Christian David – avec la participation d’Alice Martin et de Yannick Humeau.
Le soleil darde de ses rayons ardents les murs ocre d’une bâtisse africaine, quelques enfants jouent. La scène se déroule à Bobo-Dioulasso, deuxième ville du Burkina Faso, aux allures de bourgade.
Soumana et Yannick ont terminé leur journée de travail. Aujourd’hui, ils ont parcouru la ville pour mobiliser la population afin que tous viennent participer au nettoyage du marigot, la rivière aux poissons sacrés qui traverse le vieux quartier central de Bobo. Le premier est burkinabé, le second français et, en dépit des apparences, ils sont jumeaux. Ces deux-là se sont trouvés, par-delà les frontières, abolissant les cultures, la couleur de peau et leurs vécus respectifs. Ils poursuivent désormais une aventure unique. Ils sont frères, un point c’est tout. Dès son premier séjour au Burkina, Yannick fut présenté à l’ancien du village, grand -père de Soumana. Ce dernier a tout de suite compris que la foudre était tombée entre eux. Le « vieux-père », réputé sage et clairvoyant, a confirmé l’amitié qui venait de naître. Plus que ça, il l’a appuyée, en adoptant Yannick comme son petit-fils, égal de Soumana à ses yeux. Ils furent désormais jumeaux officiels.

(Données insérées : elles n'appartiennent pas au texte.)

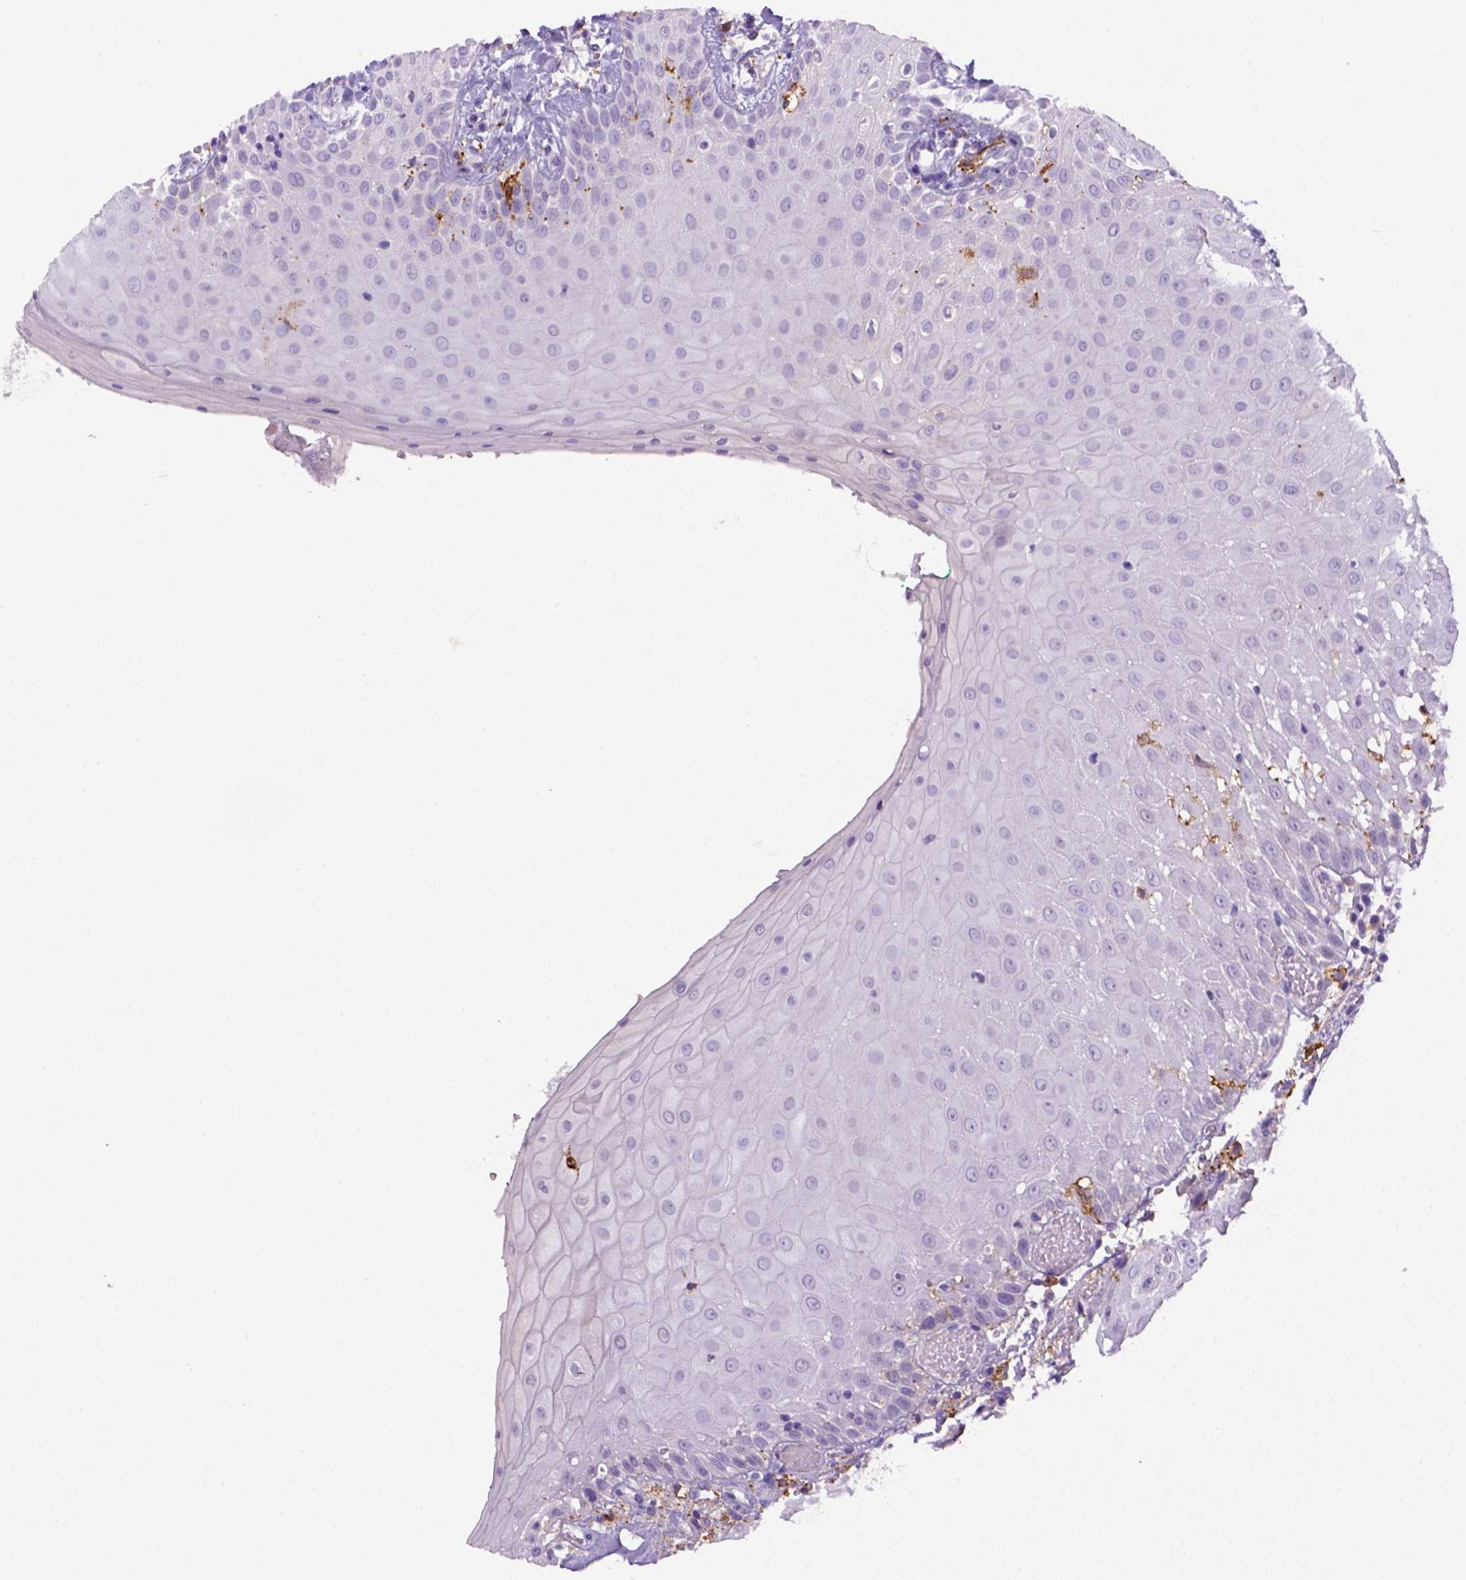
{"staining": {"intensity": "negative", "quantity": "none", "location": "none"}, "tissue": "head and neck cancer", "cell_type": "Tumor cells", "image_type": "cancer", "snomed": [{"axis": "morphology", "description": "Normal tissue, NOS"}, {"axis": "morphology", "description": "Squamous cell carcinoma, NOS"}, {"axis": "topography", "description": "Oral tissue"}, {"axis": "topography", "description": "Salivary gland"}, {"axis": "topography", "description": "Head-Neck"}], "caption": "This is an immunohistochemistry image of human head and neck cancer (squamous cell carcinoma). There is no staining in tumor cells.", "gene": "CD14", "patient": {"sex": "female", "age": 62}}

Tout a commencé en 2002. Un petit européen curieux, fonctionnaire du BIT à Genève ressent le besoin d’agir. Ce qu’il a appris, ce qu’il a lu, ce qu’il a compris et perçu. De quelle manière peut-il concrètement mettre en pratique ce que, confusément, il ressent comme essentiel à son parcours de vie ?
Une opportunité se présente, un élément déclencheur qui permet à Yannick de poser le pied sur le continent. Face aux souffrances des occidentaux, qui meurent de suicide, et celles des pays en développement, qui meurent de faim et de maladie, il se sent contraint d’intervenir. Mais comment faire pour participer sans assister, en considérant chacun comme un égal, avec dignité ? Après mûre réflexion, l’évidence apparaît : l’autonomie, la mutualité, la solidarité. Pour mettre ses théories à l’épreuve, il cherche une association et quelques semaines plus tard, il croise le chemin du « paradis ». A deux pas de chez lui, à Genève, un ami l’invite et lui présente l’association, qu’il rejoint aussitôt. Tout le monde est d’accord, les projets en cours au Burkina Faso doivent devenir autogérés par la population locale et ne plus être sous subvention dans un délai de 3 ans.
Une fois les détails fixés, soit deux ans plus tard, Yannick arrive sur place. Il rencontre Soumana, le lien est scellé. Le choc culturel n’existe pas, les contacts s’effectuent naturellement, la complicité s’installe avec les habitants de Bobo.
La situation dans le vieux quartier est extrêmement précaire. Tout est à faire. Le premier projet est d’autofinancer l’école avec des ateliers de formations. (transport, couture, bois..) Ensuite vient la voirie, et le nettoyage du marigot.
En dix jours seulement, durée du premier voyage, le projet global est lancé, et le prochain rendez-vous est pris, quelques mois plus tard.
Il est de retour à Genève, il faut travailler et nourrir sa famille, son travail l’intéresse, il est administrateur réseau. Pourtant une partie de son cœur et de son esprit sont définitivement ancrés là-bas.
Plusieurs fois par an, il se rend au Burkina Faso, dans cette famille avec laquelle il partage tout. Quelques pièces du puzzle s’assemblent et se complètent pour aboutir à une évidence : les habitants de la bourgade de Bobo-Dioulasso possèdent une capacité latente à l’autonomie, il faut juste trouver une méthode et une approche adaptée afin de les en convaincre eux-mêmes. Chacun possède en effet une connaissance intime de son territoire et il importe de la mettre en avant pour déterminer comment l’exploiter et l’offrir à tous.
C’est ainsi que naît en 2009, sa propre association afin d’héberger son projet basé sur l’autonomie qu’il travaille inlassablement et met en pratique partout où il peut. Son approche tâtonnante s’affine avec le temps et valorise chaque fois davantage l’humain, la géographie, l’économie tout en respectant les cultures locales, leurs traditions et leur dimension spirituelle, de manière toujours pragmatique. Cette approche, rapidement qualifiée de « territoriale » gagne en cohérence et se structure. Les processus, quelle que soit la situation, sont souvent les mêmes.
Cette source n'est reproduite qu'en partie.